You need candy. Go by texture and variety, but nothing that will break people’s teeth. Avoid things with nuts. Don’t make somebody’s imaginary allergy your problem.

Two boxes of different energy bars. It looks like more if they are different colors.

Fruit. A little of everything. Replace daily. Old fruit makes people sad.

Personal favorite: Those little ham roll-ups with the cream cheese from the deli at the super market. It is an empirical fact that these are better the second day, as long as they slept in somebody’s refrigerator and not the trunk of their car. Even still, something magical happens with that cream cheese.

Speaking of which, creamer . . . Dairy products floating around in cooler water in the back of a van are not ok. NOT OK! Get the little ones and throw the warm ones away. It’s the sort of thing no one will notice until everybody notices all at once.

How much do you buy? One big handful of every individual thing, multiplied by every person there, by the number of days until you go shopping again. People snack in categories. They’ll talk themselves into one cookie (two or three times) and one mini muffin (two or three times) and down the line as their natural orbit happens throughout the day. Plan on shopping for non-perishables again in about three days.

Then what about lunch? Everyone eats every six hours for one hour. This is not an estimate. This is not optional. Everything else stops. Want to lead people? Respect their stomachs. Which has more to do with having things hot and on time rather than breaking the bank on anything fancy.

Which means lunch for a six a.m. call time is noon, but dinner is at seven. When it’s time, stand up and yell, “We’re back in.” They’ll all know what you mean.

Pizza is not lunch or dinner. Read that again out loud. Pizza and burgers are walk away foods. Another courtesy meal you hand people on the way to their cars after you just squeezed twenty hours out of them on an eight-hour flat rate. This isn’t so much for their spirits but rather so that they come back the next day at all. And don’t accidentally run you down on the way out of the parking lot.

A table full of sandwiches, especially a giant sub, are at best a lunch, not a dinner, and there better be antipasto and regular salad and even some kind of soup. Chili is great, but only for people that like chili.
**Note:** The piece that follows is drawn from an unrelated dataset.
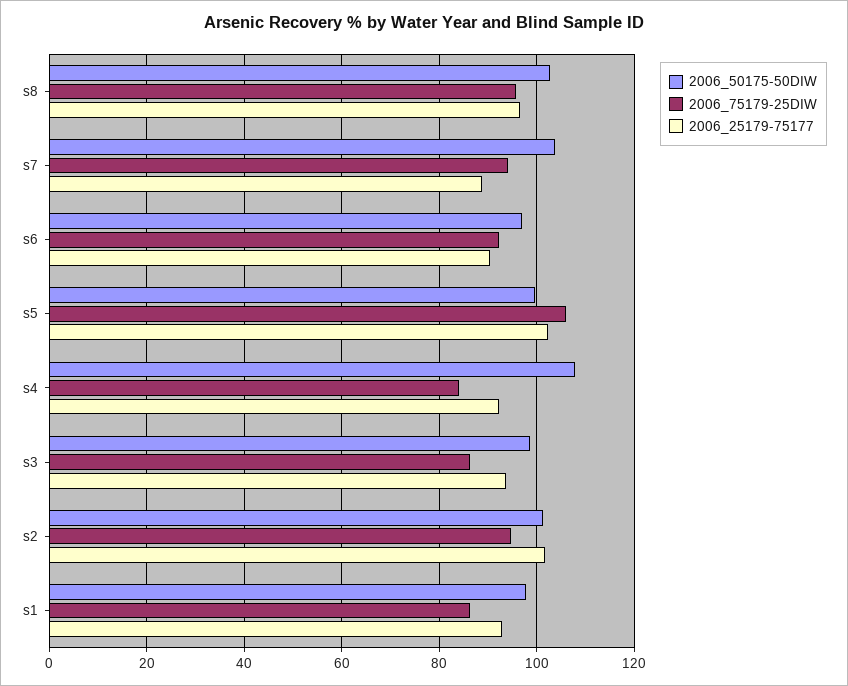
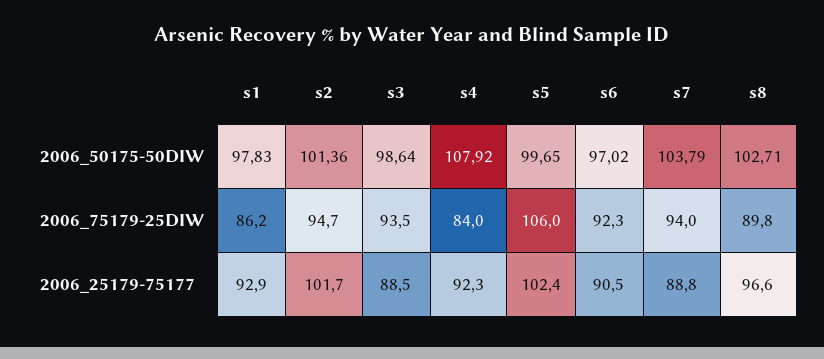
2006_75179-25DIW, s8: 96 -> 89.8
2006_75179-25DIW, s3: 86 -> 93.5
2006_25179-75177, s3: 94 -> 88.5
Know your vegans and vegetarians! Think of them first.

After a couple days, splurge on a food truck. But do yourself a favor and go take a look at it before it rolls up and everybody sees their lunch spot dripping motor oil.

Meals are more about restaurant rotation than anything else. It takes effort to get everything there and hot at the right moment from a different place everyday. Have ALL the local menus ahead of time. All of them. Have a backup to your backup and keep it moving.

Asian, Italian, doesn’t matter. Get a variety of things. Cover all the bases. But if it’s anything more exotic than your average mall food court, make sure everybody’s on board, then check again. Eye contact is key to communication.

Do not trust their delivery people. Ever. Go pick up the food. Always.

The best way to get everybody’s order for individual meals? Walk around with the menu and a pen and have them write their name next to what they want with any notes. This is the best advice you got all day.

Why? Because even nice people get grumpy. And under that kind of pressure, grumpy can squirt out in the strangest places. To make sure it doesn’t unnecessarily get all over you, have written proof that the sound guy said yellow mustard.